Air travel costs coming down to earth


The cost of flying, particularly at the front of the plane, is getting cheaper in part down to the easing of revenge leisure travel, international capacity making a return, and airlines turning their focus to meeting the shifting demand of its customers.

The FCM Consulting’s latest Global Quarterly Trend Report showed that on average globally, ticket prices in economy were 11 per cent above the same month in 2019 prior to the pandemic. But encouragingly, flight costs in the same class had dropped 16 per cent when compared to January 2021.

Felicity Burke, APAC director of FCM Consulting, said that pricing for travel remained strong as demand incrementally grows in 2024.

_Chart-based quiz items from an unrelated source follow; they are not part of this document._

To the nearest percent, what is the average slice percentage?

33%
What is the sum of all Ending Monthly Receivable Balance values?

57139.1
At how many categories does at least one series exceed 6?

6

“Global inflation is estimated to be at 5.9 per cent in 2024, unemployment rates are trending lower, and consumer confidence is returning once again,” she said.

“Generally, the global economy has been resilient against increases in interest rates, and with the economic outlook being somewhat positive for the remaining year, corporate budgets are increasing with confidence and enabling steady business travel trends.

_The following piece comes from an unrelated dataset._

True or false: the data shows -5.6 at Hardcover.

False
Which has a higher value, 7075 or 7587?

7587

“Pricing will remain strong in most locations as demand grows throughout the year, but it needs to be kept in mind that several geopolitical conflicts will continue to bring a level of uncertainty to the global economy.”

The report highlighted that stable booking volumes in the first quarter of 2024 meant that corporate travel demand remained steady and the broader travel industry could now rely on consistent volumes.

“Travellers continue to tightly manage budgets for the remainder of the year with early bookings and more days away,” Burke said.

“The average advanced booking days have increased to 23.3 and the average days away have also lifted to 4.4 – unsurprising, given the continued business ‘bleisure’ trend.

“Monthly seats offered from May to December 2024 have been forecasted to an average of 3.6 per cent above 2019 monthly averages, with 2024 scheduling continuing to signal supply confidence across five of the seven global regions.

“The forecast for seats offered across top corporate global airlines in 2024 is set to be six per cent above 2019, with the number of flights offered down one per cent – top corporate airlines globally show that low-cost carriers (LCC) are also performing well.

“Interestingly, LCCs will represent 31 per cent of global seats offered in 2024. That is a one per cent increase versus 2019, with 28 per cent of all flights offered also being on an LCC carrier, again a rise of one per cent.”